Figure 1. Differentiation of bone cells, bone remodeling process, and various therapeutic agents for osteoporosis. Hematopoietic stem cells (HSCs) are differentiated into osteoclasts, mediated through stimulation of receptor activator of nuclear factor kappaB ligand (RANKL), generated from osteoblasts. Osteoclasts can be further maturated by monocyte-colony stimulating factor (M-CSF). The bone resorption occurs by matrix metalloproteinases and cathepsin K, secreted by mature osteoclasts. Osteoblasts are derived from the mesenchymal stem cells (MSCs) and involved in bone formation. The major roles of osteoblasts in bone remodeling are activation of osteoclasts differentiation and generation of bone cells including osteocytes. Various signaling molecules, such as insulin-like growth factor 1 (IGF-1), transforming growth factor β (TGF-β), and Wnt induce osteoblast differentiation. Osteocytes are embedded in the bone matrix and orchestrate the bone remodeling. They promote bone formation by releasing osteoprotegerin together with osteoblasts, whereas suppress osteoblastogenesis by secretion of sclerostin and Dickkopf-related protein 1 (DKK-1), inhibitors of Wnt signaling. Many therapeutic agents are being developed based on the molecular biology of bone and used clinically. Anti-resorptive agents are bisphosphonates (BPs), anti-RANKL antibodies (e.g., denosumab), selective estrogen receptor modulators (SERMs), and calcitonin. Parathyroid hormone (PTH) analogues, strontium ranelate, and anti-sclerostin antibodies can be categorized as anabolic agents for osteoporosis.

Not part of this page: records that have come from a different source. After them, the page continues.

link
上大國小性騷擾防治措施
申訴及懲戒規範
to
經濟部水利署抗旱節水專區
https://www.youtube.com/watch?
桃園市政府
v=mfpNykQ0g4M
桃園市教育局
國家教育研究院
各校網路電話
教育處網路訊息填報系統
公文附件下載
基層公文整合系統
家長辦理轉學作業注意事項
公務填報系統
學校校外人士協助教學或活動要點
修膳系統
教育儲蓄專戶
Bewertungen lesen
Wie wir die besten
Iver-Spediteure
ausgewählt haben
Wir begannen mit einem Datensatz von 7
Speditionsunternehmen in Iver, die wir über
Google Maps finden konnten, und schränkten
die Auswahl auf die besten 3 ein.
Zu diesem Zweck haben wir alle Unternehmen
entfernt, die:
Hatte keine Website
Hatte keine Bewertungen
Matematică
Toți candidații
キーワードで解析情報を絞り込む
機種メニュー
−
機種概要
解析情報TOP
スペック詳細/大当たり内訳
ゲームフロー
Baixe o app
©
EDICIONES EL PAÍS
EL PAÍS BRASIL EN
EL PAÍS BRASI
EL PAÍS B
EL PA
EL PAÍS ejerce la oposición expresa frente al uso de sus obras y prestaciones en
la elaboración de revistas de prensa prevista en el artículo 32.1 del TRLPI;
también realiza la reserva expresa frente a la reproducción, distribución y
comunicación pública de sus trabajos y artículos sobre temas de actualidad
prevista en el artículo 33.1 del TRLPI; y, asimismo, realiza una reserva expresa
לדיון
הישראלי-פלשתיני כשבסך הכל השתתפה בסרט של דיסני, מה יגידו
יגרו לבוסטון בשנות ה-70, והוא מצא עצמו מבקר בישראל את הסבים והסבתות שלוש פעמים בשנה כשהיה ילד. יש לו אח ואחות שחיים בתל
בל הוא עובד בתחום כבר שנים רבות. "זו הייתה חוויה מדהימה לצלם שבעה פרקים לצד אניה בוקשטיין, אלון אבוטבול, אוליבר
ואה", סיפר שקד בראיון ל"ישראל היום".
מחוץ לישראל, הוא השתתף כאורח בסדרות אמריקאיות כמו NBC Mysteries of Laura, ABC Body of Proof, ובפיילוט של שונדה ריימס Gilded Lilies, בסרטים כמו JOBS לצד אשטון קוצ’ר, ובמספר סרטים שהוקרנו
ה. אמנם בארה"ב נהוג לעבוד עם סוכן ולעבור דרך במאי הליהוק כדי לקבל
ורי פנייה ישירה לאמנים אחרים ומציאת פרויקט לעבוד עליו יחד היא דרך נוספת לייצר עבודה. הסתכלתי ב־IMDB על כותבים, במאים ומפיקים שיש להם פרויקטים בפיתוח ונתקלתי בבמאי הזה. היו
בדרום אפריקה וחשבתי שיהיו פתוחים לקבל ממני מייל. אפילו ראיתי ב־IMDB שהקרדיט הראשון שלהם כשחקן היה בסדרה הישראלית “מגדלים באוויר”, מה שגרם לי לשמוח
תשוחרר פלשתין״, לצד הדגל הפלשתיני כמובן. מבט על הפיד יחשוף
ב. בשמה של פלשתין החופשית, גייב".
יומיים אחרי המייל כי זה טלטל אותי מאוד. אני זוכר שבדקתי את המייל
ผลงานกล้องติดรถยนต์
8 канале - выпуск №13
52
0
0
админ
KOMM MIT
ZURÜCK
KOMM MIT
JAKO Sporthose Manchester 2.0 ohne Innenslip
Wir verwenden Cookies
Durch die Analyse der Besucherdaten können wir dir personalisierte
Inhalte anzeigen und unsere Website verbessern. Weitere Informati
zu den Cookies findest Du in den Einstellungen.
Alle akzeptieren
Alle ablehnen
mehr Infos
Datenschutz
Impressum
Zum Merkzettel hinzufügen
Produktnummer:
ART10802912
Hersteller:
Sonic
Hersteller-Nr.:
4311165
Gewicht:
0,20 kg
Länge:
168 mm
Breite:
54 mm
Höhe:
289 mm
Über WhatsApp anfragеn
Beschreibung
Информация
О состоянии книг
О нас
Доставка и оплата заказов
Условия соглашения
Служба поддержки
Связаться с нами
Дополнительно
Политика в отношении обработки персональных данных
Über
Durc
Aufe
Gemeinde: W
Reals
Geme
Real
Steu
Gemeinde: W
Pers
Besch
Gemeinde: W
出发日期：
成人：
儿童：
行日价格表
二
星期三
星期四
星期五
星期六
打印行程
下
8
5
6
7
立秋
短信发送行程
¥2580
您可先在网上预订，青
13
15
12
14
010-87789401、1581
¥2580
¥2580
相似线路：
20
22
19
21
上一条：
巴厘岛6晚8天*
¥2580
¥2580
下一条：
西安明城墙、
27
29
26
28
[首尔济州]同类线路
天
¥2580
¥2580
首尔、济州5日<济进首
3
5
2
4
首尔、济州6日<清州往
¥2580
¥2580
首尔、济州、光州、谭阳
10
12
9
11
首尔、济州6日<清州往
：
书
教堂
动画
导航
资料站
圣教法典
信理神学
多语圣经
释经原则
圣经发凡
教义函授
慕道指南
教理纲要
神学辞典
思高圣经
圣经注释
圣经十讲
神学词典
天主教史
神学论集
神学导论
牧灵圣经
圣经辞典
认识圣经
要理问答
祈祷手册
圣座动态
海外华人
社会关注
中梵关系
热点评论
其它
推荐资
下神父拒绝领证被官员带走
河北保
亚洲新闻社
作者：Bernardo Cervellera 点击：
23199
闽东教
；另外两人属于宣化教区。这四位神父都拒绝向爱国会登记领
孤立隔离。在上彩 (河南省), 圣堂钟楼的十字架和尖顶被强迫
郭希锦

Osteoporosis is an increasingly prevalent condition as the aging population grows fast globally. It causes more than 8.9 million fractures per year worldwide [65]. Not only in western countries, but also in East Asian countries, such as China, Korea, and Japan, many elderly women and men already have increased osteoporotic fracture risks. Osteoporotic fractures may lead to significant functional limitations and increased mortality. Thus, a timely diagnosis, prescription of medication, as well as the management of this disease are important. Although the optimal period of pharmacological treatment and the starting age is controversial, novel strategies and emerging therapies could provide more options for patients and clinicians. To date, BPs remain the first-line and most cost-effective medicine for osteoporosis, but there is also concern about their long-term use due to safety issues. As mentioned above, the first goal of osteoporosis treatment using pharmaceuticals is to reduce the risk for fracture. To achieve this, adequate investigations should be conducted and a proper diagnosis should be given. Since BMD alone cannot predict the risk for fracture, new cutting-edge technologies, including next-generation sequencing, genome-wide screening and assessment, and stem cell therapeutics should be considered. In conclusion, by gaining a better understanding of the molecular mechanisms underlying osteoporosis, enabling and using new emerging technologies, it is possible to achieve better outcomes in patients with osteoporosis.